WORK ITEM: Could you print every record below exactly as it appears?
Top of MATERIAL FOR THE TASK
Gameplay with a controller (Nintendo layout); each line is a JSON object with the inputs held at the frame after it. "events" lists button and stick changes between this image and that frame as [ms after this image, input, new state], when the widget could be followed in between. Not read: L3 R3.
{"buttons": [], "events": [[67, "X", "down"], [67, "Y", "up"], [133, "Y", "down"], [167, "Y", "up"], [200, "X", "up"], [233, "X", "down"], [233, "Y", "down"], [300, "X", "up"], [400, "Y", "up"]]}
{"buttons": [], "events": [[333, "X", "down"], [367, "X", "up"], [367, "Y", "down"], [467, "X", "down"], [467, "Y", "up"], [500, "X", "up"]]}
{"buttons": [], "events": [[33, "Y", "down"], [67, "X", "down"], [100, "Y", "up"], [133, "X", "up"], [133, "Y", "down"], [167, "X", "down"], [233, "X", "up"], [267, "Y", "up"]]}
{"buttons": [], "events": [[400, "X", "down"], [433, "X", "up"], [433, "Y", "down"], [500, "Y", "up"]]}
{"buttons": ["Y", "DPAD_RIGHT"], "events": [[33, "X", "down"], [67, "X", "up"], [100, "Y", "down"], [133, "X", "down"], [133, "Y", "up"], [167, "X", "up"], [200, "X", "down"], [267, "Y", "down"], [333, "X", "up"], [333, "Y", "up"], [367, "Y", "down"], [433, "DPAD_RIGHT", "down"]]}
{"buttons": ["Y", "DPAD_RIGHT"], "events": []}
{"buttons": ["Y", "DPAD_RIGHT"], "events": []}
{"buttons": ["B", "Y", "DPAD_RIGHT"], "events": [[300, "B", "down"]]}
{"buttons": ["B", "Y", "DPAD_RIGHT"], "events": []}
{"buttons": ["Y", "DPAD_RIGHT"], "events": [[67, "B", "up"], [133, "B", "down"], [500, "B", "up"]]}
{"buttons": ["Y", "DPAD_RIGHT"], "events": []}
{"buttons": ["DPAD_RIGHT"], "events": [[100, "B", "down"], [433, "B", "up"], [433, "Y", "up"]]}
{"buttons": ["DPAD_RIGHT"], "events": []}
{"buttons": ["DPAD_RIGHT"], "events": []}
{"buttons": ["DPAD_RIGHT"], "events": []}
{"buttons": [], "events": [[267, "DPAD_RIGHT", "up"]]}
Bottom of MATERIAL FOR THE TASK
PROBLEM SOLUTION:
Gameplay with a controller (Nintendo layout); each line is a JSON object with the inputs held at the frame after it. "events" lists button and stick changes between this image and that frame as [ms after this image, input, new state], when the widget could be followed in between. Not read: L3 R3.
{"buttons": [], "events": [[67, "X", "down"], [67, "Y", "up"], [133, "Y", "down"], [167, "Y", "up"], [200, "X", "up"], [233, "X", "down"], [233, "Y", "down"], [300, "X", "up"], [400, "Y", "up"]]}
{"buttons": [], "events": [[333, "X", "down"], [367, "X", "up"], [367, "Y", "down"], [467, "X", "down"], [467, "Y", "up"], [500, "X", "up"]]}
{"buttons": [], "events": [[33, "Y", "down"], [67, "X", "down"], [100, "Y", "up"], [133, "X", "up"], [133, "Y", "down"], [167, "X", "down"], [233, "X", "up"], [267, "Y", "up"]]}
{"buttons": [], "events": [[400, "X", "down"], [433, "X", "up"], [433, "Y", "down"], [500, "Y", "up"]]}
{"buttons": ["Y", "DPAD_RIGHT"], "events": [[33, "X", "down"], [67, "X", "up"], [100, "Y", "down"], [133, "X", "down"], [133, "Y", "up"], [167, "X", "up"], [200, "X", "down"], [267, "Y", "down"], [333, "X", "up"], [333, "Y", "up"], [367, "Y", "down"], [433, "DPAD_RIGHT", "down"]]}
{"buttons": ["Y", "DPAD_RIGHT"], "events": []}
{"buttons": ["Y", "DPAD_RIGHT"], "events": []}
{"buttons": ["B", "Y", "DPAD_RIGHT"], "events": [[300, "B", "down"]]}
{"buttons": ["B", "Y", "DPAD_RIGHT"], "events": []}
{"buttons": ["Y", "DPAD_RIGHT"], "events": [[67, "B", "up"], [133, "B", "down"], [500, "B", "up"]]}
{"buttons": ["Y", "DPAD_RIGHT"], "events": []}
{"buttons": ["DPAD_RIGHT"], "events": [[100, "B", "down"], [433, "B", "up"], [433, "Y", "up"]]}
{"buttons": ["DPAD_RIGHT"], "events": []}
{"buttons": ["DPAD_RIGHT"], "events": []}
{"buttons": ["DPAD_RIGHT"], "events": []}
{"buttons": [], "events": [[267, "DPAD_RIGHT", "up"]]}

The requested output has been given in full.